WORK REQUIRED: Each line that holds the string "usage" counts once. Say how many such lines the entries have, giving the number only.

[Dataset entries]
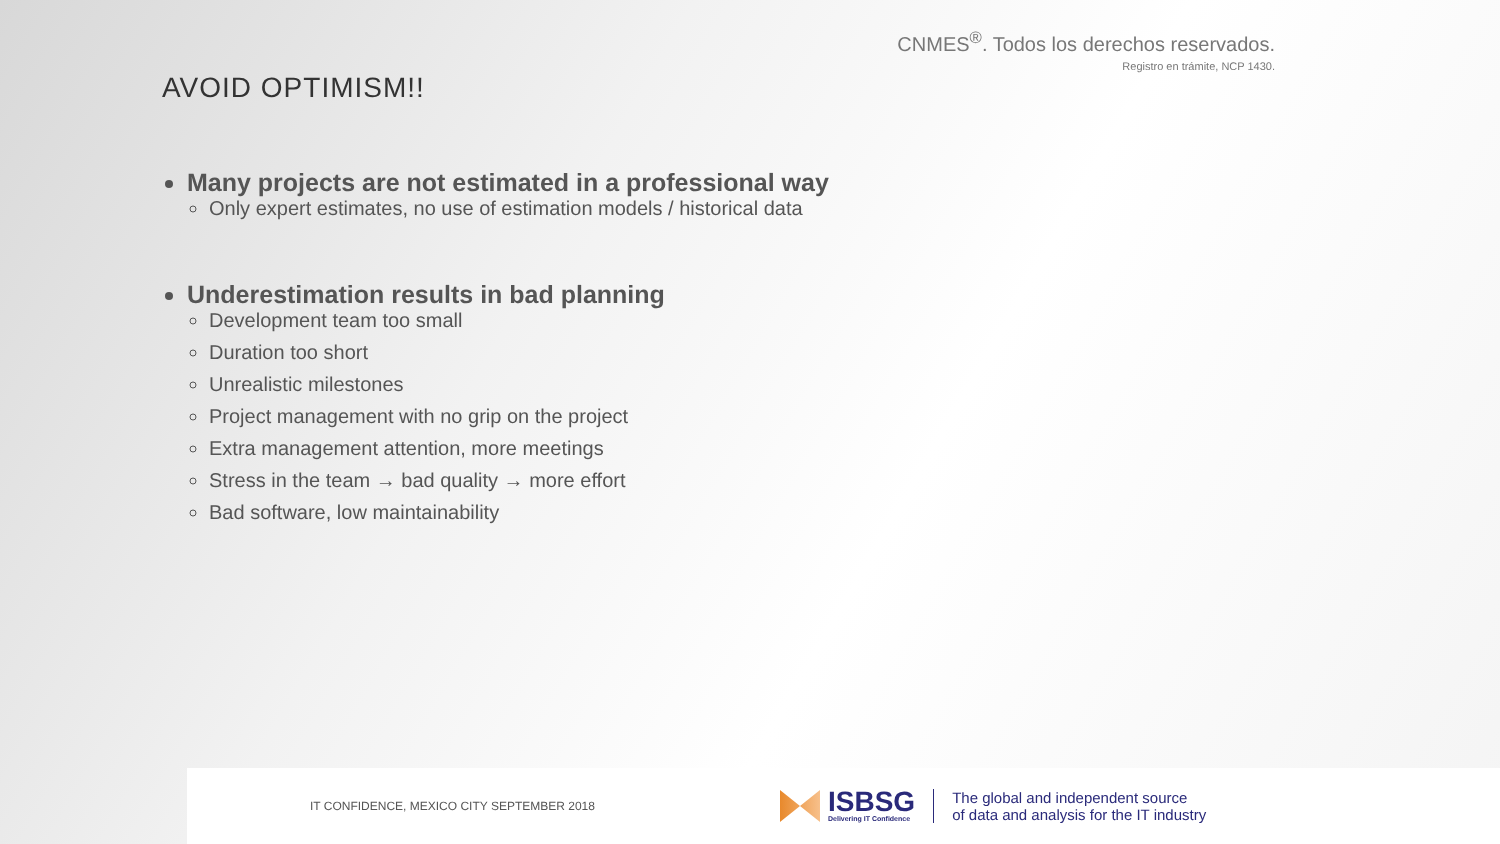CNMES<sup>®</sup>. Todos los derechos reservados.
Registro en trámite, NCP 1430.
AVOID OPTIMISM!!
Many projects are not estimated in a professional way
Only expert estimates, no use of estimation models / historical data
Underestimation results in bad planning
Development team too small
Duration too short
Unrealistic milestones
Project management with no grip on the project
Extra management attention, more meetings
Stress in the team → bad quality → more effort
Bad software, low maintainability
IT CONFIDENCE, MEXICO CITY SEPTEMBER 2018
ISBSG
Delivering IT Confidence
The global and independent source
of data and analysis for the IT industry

==

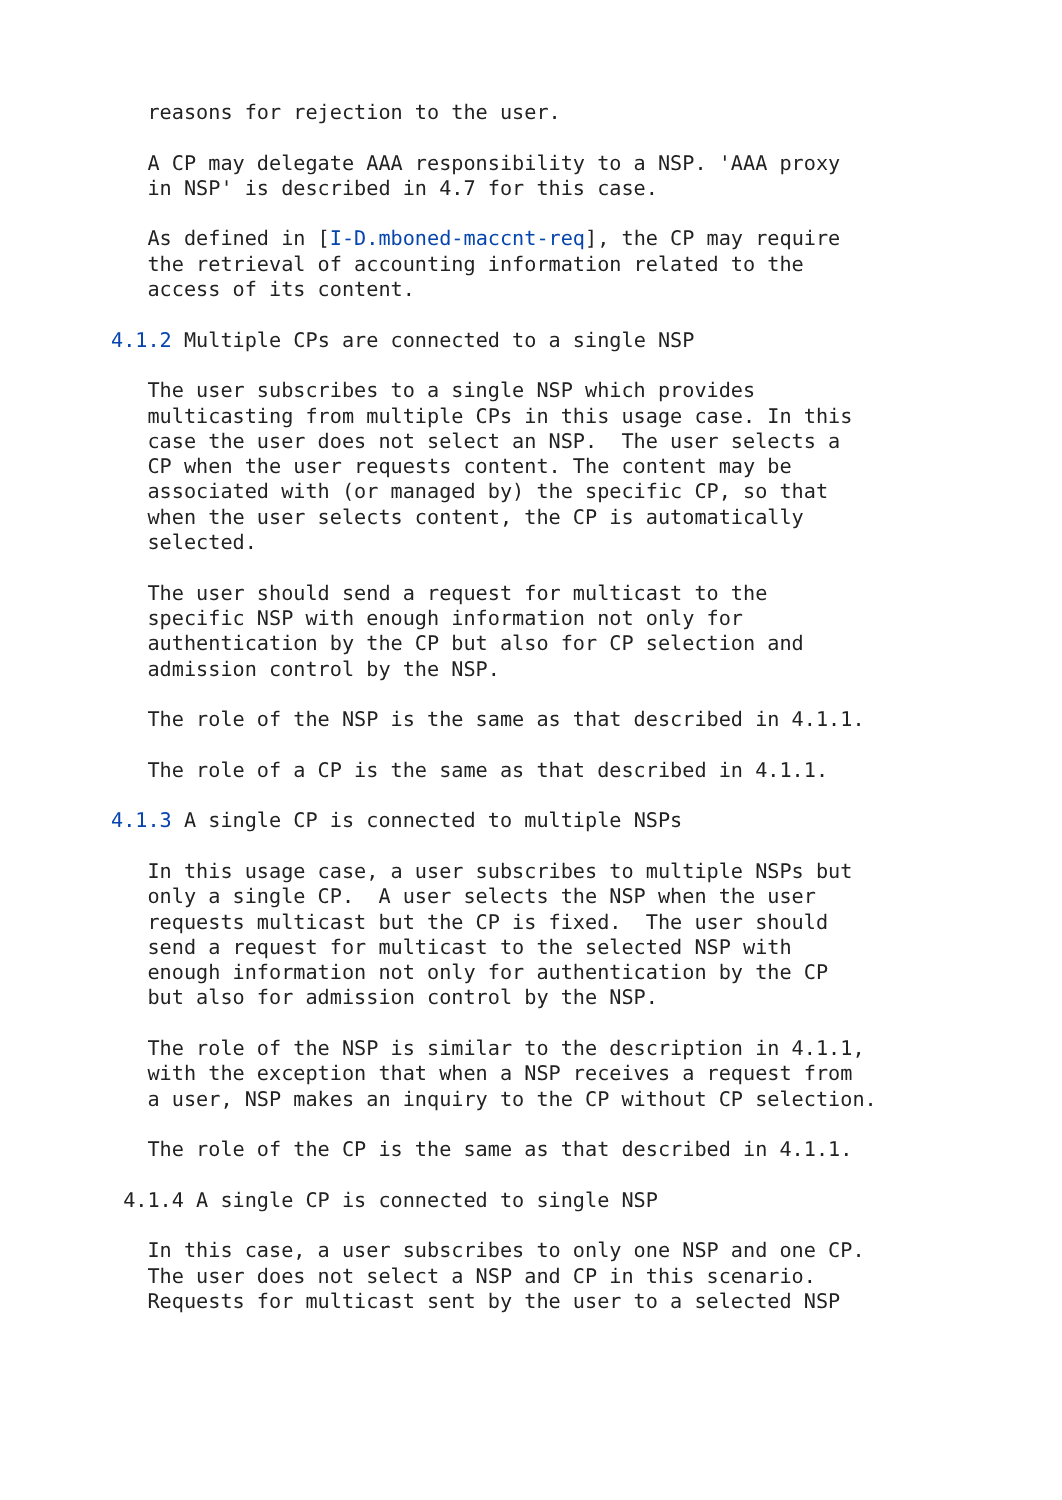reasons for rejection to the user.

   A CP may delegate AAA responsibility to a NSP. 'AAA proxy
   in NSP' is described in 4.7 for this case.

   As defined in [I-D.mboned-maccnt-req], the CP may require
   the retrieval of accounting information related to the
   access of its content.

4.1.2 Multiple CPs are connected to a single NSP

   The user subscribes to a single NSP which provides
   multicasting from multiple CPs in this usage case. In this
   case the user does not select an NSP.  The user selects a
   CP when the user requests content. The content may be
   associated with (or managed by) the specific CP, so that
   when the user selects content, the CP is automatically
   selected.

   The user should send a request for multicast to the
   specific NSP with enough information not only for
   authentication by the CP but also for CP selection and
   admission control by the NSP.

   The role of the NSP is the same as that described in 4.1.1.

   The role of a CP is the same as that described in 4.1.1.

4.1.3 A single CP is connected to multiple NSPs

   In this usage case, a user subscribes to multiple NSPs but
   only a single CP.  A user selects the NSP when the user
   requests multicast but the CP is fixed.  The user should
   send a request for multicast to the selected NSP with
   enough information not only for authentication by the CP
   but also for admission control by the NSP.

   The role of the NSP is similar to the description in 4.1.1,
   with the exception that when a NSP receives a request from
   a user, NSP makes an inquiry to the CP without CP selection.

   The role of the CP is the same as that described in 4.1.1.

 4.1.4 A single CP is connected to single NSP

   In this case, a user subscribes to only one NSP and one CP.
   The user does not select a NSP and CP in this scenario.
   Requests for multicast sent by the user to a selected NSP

==

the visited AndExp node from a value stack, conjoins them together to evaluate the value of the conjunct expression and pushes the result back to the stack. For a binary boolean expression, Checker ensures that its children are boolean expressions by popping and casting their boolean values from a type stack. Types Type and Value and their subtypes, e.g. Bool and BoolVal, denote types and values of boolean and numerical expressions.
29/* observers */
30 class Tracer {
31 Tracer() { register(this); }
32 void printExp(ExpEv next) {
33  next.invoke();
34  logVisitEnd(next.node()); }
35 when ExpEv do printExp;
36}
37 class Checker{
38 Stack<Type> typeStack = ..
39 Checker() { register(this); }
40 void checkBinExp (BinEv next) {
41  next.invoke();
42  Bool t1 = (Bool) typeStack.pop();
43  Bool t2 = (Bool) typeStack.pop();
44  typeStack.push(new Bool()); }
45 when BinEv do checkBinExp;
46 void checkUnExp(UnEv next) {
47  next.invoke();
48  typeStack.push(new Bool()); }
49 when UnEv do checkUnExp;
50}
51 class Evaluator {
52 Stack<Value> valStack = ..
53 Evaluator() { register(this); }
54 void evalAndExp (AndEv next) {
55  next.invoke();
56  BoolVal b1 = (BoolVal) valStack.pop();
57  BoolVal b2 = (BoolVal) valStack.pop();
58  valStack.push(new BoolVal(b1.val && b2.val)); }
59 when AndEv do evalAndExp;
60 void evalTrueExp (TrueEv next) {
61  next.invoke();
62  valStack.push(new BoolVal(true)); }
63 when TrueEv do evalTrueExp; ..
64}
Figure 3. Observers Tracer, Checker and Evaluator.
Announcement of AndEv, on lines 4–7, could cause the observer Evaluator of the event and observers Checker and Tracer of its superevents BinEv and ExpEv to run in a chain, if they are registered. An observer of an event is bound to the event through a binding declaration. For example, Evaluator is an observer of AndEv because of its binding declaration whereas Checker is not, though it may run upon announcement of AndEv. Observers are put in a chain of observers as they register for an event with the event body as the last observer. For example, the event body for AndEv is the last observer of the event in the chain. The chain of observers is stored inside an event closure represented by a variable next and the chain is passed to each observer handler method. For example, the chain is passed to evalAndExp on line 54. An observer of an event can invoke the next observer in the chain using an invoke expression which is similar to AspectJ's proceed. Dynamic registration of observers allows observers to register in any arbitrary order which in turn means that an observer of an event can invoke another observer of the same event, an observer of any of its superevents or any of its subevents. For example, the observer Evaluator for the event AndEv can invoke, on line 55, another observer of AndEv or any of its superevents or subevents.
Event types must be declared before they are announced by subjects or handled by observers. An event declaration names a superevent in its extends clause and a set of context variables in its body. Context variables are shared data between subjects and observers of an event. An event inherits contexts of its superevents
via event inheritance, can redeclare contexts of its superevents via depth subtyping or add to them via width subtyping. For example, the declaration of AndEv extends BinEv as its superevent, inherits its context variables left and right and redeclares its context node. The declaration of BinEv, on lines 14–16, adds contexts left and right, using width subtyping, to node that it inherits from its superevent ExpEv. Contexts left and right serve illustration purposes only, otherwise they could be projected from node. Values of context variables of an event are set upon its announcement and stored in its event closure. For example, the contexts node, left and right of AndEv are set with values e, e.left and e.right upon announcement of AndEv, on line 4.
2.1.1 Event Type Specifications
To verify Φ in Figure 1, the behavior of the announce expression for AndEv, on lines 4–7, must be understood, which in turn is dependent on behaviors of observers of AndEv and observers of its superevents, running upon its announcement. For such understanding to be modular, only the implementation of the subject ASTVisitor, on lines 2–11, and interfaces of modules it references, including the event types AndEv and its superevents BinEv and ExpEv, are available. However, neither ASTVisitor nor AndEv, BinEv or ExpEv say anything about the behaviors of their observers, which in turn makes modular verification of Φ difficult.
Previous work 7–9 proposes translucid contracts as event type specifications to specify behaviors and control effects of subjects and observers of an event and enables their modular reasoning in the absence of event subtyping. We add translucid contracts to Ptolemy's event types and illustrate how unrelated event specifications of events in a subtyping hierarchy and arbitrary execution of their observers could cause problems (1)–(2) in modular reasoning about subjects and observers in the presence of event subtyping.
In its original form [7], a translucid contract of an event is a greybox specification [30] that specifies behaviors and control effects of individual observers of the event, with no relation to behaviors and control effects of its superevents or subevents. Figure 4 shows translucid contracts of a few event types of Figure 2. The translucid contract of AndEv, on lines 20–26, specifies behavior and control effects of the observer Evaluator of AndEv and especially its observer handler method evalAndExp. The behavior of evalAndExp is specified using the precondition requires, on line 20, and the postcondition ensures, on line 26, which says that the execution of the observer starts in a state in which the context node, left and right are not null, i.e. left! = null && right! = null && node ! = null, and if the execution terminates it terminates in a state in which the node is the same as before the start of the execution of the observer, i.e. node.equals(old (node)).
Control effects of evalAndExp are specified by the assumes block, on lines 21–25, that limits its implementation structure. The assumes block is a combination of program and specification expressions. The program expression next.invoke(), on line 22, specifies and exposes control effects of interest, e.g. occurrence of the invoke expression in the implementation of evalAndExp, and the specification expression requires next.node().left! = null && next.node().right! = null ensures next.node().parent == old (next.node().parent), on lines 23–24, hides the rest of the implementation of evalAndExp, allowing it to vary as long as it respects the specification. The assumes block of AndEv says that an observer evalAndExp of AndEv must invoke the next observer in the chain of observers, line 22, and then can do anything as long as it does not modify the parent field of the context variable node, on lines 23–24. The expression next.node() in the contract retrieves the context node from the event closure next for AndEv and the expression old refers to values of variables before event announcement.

OUTPUT OF THE TASK: 2